Would it be possible to provide or describe the provenance of these files so that can I verify the contents? Or perhaps even the password for the zip? Or is the second input generated by go-fuzz itself and just happens to look encrypted?

In case it's of interest, I already asked in klauspost/compress and was directed here (https://github.com/klauspost/compress/discussions/791).

Many thanks Simon

josharian commented 1 year ago

Given the filename and context, with high confidence, 19e22ee834f02d145ae7072020443bc7ff06a965-2 was randomly generated by go-fuzz.

Maybe @dvyukov can speak to 14.zip, but given the number of intervening years, it is unlikely. If I had to guess, I'd say he probably zipped a hello_world.go, mashed the keypad to generate a random password, and moved on. As you say, neither the content nor the password matter to fuzzing, so I suspect he didn't give either of them a moment's thought.
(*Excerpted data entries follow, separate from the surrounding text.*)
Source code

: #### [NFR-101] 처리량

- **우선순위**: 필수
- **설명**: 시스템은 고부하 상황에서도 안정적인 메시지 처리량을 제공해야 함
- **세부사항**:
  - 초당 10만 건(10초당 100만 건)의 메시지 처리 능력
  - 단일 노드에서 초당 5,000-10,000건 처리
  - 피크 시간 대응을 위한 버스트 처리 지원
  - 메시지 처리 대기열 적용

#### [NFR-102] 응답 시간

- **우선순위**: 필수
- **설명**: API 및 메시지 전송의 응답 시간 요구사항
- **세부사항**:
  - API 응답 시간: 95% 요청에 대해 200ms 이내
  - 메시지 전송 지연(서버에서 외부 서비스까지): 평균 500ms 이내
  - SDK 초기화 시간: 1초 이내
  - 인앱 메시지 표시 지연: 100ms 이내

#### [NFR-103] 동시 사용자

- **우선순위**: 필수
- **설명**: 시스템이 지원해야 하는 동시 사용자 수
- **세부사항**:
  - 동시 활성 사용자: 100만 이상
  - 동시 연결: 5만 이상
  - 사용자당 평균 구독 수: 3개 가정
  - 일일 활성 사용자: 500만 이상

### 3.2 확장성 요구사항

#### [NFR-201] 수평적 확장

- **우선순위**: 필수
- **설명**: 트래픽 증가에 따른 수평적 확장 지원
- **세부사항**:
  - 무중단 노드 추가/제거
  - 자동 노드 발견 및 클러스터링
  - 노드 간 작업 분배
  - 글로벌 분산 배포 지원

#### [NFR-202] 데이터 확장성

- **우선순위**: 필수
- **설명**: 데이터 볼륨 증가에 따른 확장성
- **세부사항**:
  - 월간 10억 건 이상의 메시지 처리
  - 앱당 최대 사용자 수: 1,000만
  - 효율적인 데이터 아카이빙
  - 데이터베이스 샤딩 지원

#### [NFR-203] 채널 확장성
eswdd commented 1 year ago

Turns out I didn't think to use a zip cracker - turns out the password is the blindingly obvious password which gives me the very exciting content:

simon$ unzip 14.zip 
Archive:  14.zip
[14.zip] aaa password: 
 extracting: aaa                     
 extracting: bbb                     
simon$ cat aaa
111222
simon$ cat bbb
asidhuasih a
 sdjn osdn 
sdvs ndv

Thank you for the help.